Em caráter resolutivo, identificou-se que para evitar e prevenir a ocorrência de assédio moral e a vitimização da violência em ambiente acadêmico, houve adesão a um currículo acadêmico que abrangesse as temáticas LGBTQIA+, bem como propôs-se que houvesse amparo social, psicológico e médico disponíveis, e que se agregassem os termos “orientação sexual”, “identidade de gênero” e “expressão de gênero” nas políticas de igualdade de oportunidades dos campi (Ikuta et al., 2016; Robinson & Spivey, 2011). As influências do reconhecimento da diversidade de experiências dos discentes LGBTQIA+ contribui, inclusive, para um melhor desenvolvimento pessoal e profissional dentro e fora da Universidade (Tetreault et al., 2013).
As análises apontam, portanto, que estudantes lésbicas, gays, bissexuais, trans, queers, intersex, assexuais, entre outros, procuram ambientes universitários menos hostis ao considerarem tanto a presença de grupos estudantis LGBTQIA+, quanto a forma como políticas anti-descriminatórias estão inclusas no regimento interno das Universidades.
Conclusão
A rede e o apoio social e institucional são recursos essenciais para o enfrentamento dos fatores associados ao sofrimento psíquico de estudantes universitários LGBTQIA+. Quando a composição da rede social de um sujeito contempla diversos contextos, como a educação, saúde, lazer, trabalho, família e amigos, e nos quais o apoio se faz presente, haverá uma tendência à minimização da vulnerabilidade à violência e, consequentemente, um aumento dos fatores de proteção à saúde mental e de qualidade de vida.

----------

**Tarefas**
**A.** Diga se cada afirmação abaixo está de acordo com o texto sobre estudantes universitários LGBTQIA+, respondendo sim ou não e citando as palavras do texto que decidem a resposta. (i) Os estudantes LGBTQIA+ levam em conta a presença de grupos estudantis LGBTQIA+ ao procurar ambientes universitários. (ii) A rede e o apoio social e institucional são apresentados como recursos secundários. (iii) Foi proposto incluir o termo "orientação sexual" nas políticas de igualdade de oportunidades dos campi.
**B.** Escreva a continuação do texto sobre estudantes universitários LGBTQIA+, começando logo após a última frase.

Entradas de dados coletados:
----------

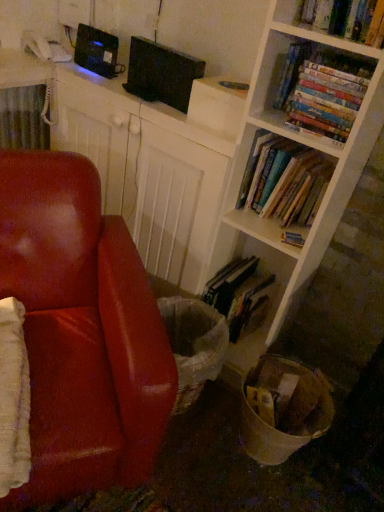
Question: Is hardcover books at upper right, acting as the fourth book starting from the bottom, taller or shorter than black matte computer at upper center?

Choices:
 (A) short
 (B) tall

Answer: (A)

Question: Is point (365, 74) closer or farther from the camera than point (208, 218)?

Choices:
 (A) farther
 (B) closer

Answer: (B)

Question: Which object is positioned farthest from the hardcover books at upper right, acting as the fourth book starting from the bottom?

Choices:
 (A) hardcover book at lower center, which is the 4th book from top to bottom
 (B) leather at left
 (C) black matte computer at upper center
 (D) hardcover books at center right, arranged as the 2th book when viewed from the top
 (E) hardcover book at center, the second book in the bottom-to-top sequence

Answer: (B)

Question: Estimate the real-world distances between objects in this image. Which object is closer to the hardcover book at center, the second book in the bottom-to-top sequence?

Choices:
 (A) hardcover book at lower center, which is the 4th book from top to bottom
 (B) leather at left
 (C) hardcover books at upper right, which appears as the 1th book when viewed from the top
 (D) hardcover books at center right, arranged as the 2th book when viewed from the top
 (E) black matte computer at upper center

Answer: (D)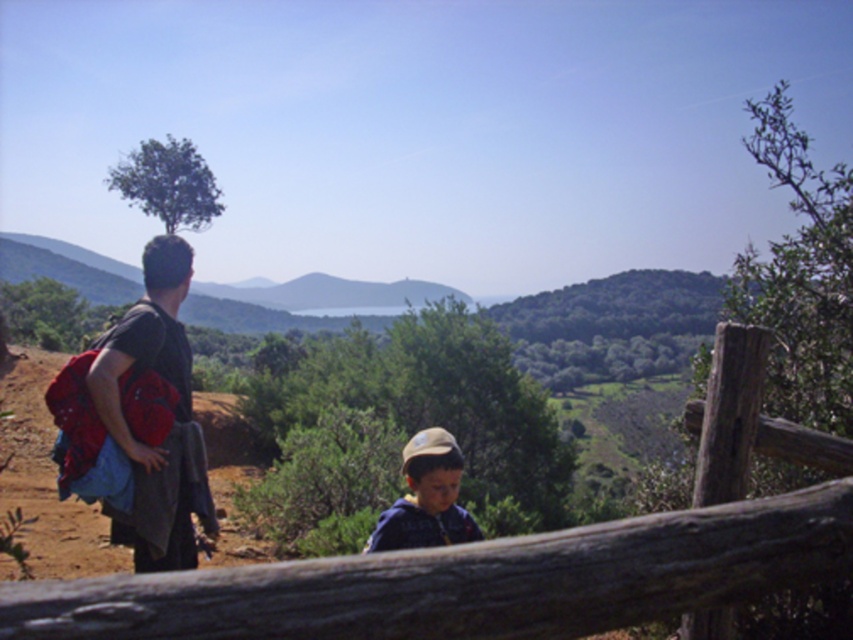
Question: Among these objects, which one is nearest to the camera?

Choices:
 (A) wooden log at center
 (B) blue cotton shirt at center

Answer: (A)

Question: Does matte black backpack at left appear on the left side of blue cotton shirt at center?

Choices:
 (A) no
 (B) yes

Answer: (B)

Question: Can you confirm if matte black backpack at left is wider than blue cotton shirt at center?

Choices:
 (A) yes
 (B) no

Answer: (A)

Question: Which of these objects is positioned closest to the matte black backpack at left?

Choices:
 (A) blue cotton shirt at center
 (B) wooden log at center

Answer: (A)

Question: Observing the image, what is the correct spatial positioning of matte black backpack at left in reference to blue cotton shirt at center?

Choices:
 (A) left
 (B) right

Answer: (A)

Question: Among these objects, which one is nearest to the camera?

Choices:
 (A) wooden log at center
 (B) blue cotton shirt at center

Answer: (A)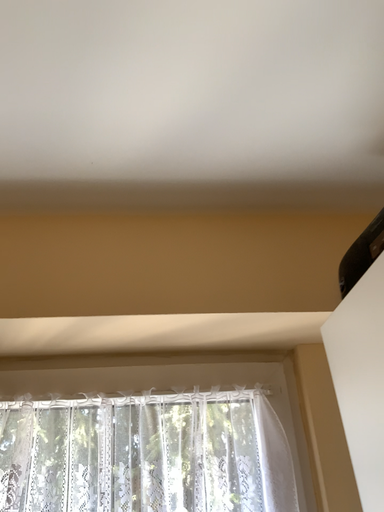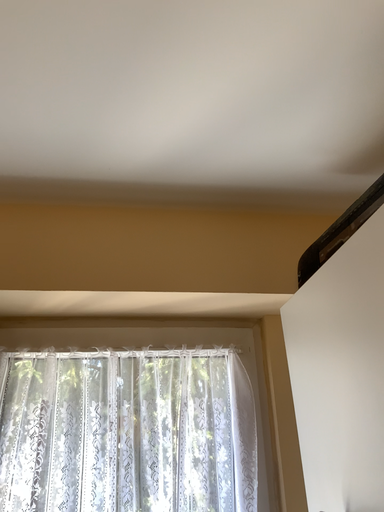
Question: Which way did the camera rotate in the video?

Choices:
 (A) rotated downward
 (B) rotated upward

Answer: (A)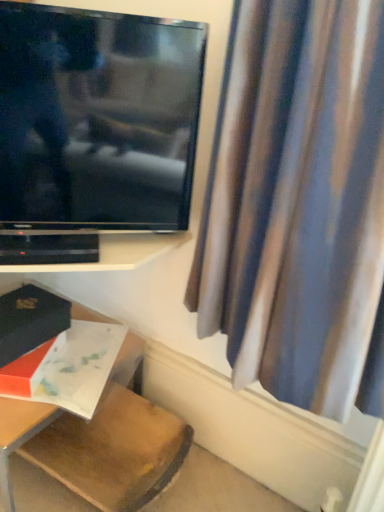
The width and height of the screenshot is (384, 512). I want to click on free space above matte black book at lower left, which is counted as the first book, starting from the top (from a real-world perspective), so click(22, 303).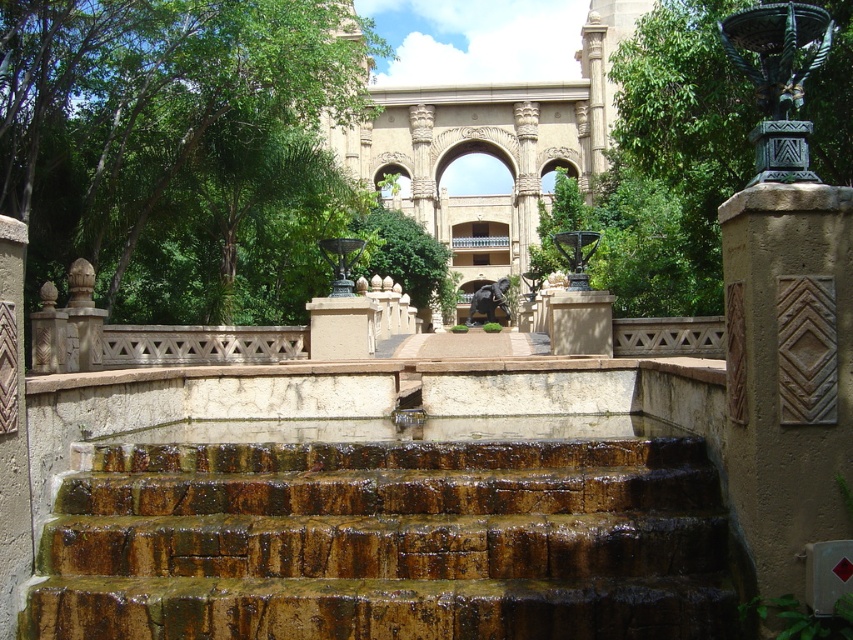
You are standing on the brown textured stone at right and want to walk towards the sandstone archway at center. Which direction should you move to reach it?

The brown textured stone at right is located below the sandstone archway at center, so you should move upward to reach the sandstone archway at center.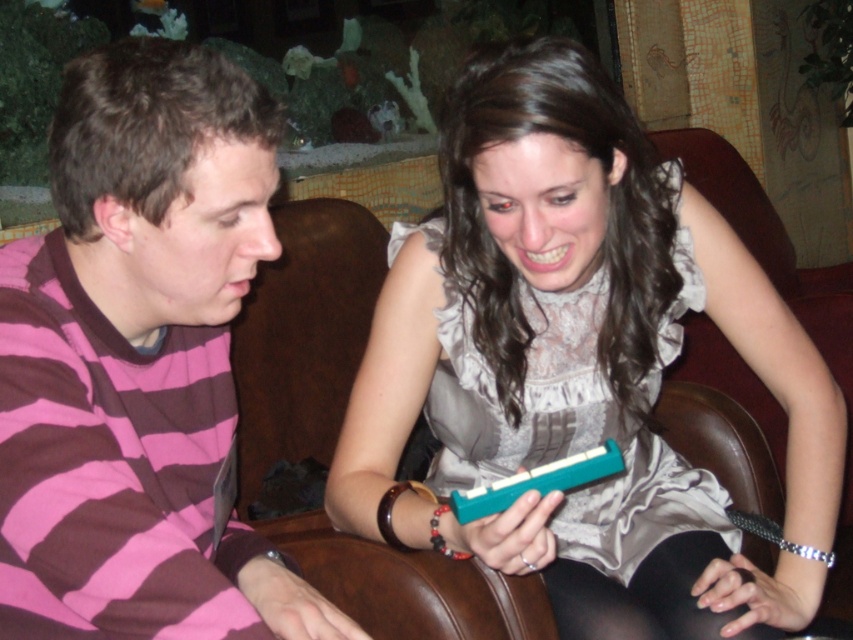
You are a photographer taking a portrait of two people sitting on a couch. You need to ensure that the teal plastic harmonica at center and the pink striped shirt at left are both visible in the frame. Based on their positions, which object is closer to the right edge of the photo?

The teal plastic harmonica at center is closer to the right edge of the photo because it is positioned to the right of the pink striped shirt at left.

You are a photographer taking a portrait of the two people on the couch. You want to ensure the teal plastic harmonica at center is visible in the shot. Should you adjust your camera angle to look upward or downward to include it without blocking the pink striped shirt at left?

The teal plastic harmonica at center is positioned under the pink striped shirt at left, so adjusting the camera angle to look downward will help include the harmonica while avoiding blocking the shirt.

----------

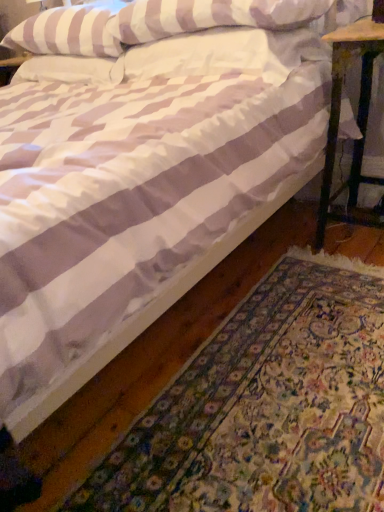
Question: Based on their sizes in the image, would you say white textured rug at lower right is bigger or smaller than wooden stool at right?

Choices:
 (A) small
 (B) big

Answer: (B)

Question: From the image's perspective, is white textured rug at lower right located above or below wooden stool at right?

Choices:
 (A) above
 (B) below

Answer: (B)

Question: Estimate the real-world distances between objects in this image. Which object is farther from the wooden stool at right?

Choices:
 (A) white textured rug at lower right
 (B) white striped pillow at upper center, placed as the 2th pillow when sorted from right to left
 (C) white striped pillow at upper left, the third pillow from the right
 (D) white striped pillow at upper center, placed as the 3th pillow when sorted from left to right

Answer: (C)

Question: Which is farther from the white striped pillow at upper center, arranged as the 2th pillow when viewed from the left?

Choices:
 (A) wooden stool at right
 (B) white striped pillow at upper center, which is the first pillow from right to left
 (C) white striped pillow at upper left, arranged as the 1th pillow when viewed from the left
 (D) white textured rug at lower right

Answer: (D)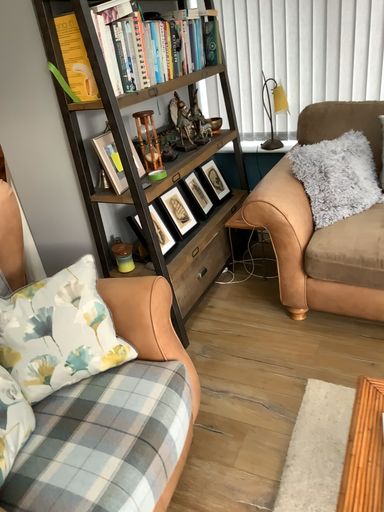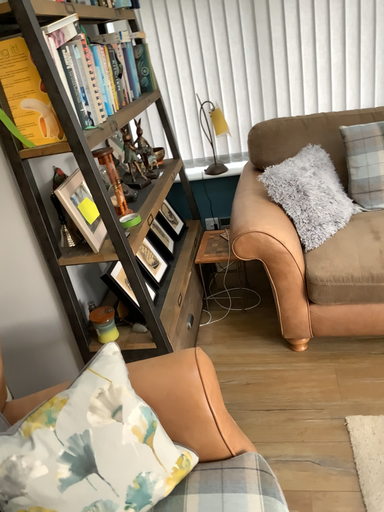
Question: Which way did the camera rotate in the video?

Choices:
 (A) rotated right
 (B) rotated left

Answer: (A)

----------

**Respostas**
**A.**
(i) Sim: «procuram ambientes universitários menos hostis ao considerarem tanto a presença de grupos estudantis LGBTQIA+».
(ii) Não: «A rede e o apoio social e institucional são recursos essenciais».
(iii) Sim: «que se agregassem os termos “orientação sexual”, “identidade de gênero” e “expressão de gênero” nas políticas de igualdade de oportunidades dos campi».

**B.**
Os resultados possibilitam às instituições de ensino superior identificar e atender melhor às necessidades acadêmicas de estudantes universitários LGBTQIA+ à medida que fornecem base empírica para a implementação de programas educacionais, serviços profissionais e políticas inclusivas voltados à orientação sexual, e identidade e expressão de gênero na instituição. Com efeito, essas medidas se tornam critérios para a geração atual de estudantes LGBTQIA+ quando considerarem o clima - ou nível de aceitação - do campus ao escolher uma universidade, em sua adaptação ao ambiente acadêmico, e decisões sobre evadir ou permanecer estudando. É necessário, portanto, que se construa um paradigma de diversidade enquanto norma de forma a evidenciar que, para que a quebra do padrão normativo de sexualidade e gênero ocorra, apenas seu reconhecimento não é suficiente.
Quanto às implicações para a prática clínica, o conhecimento baseado nas evidências científicas apontadas neste estudo demonstrou que urge a necessidade de a comunidade acadêmica assumir um papel ativo na discussão de políticas de promoção da saúde mental e de incentivo da aceitação à diversidade humana. Nesse sentido, é fundamental propor estratégias de enfrentamento ao sofrimento psíquico voltadas aos estudantes universitários LGBTQIA+ por meio de grupos de apoio psicossocial e que permitam a troca de experiências, articuladas por profissionais que atuam no campo da saúde mental e enfermagem psiquiátrica.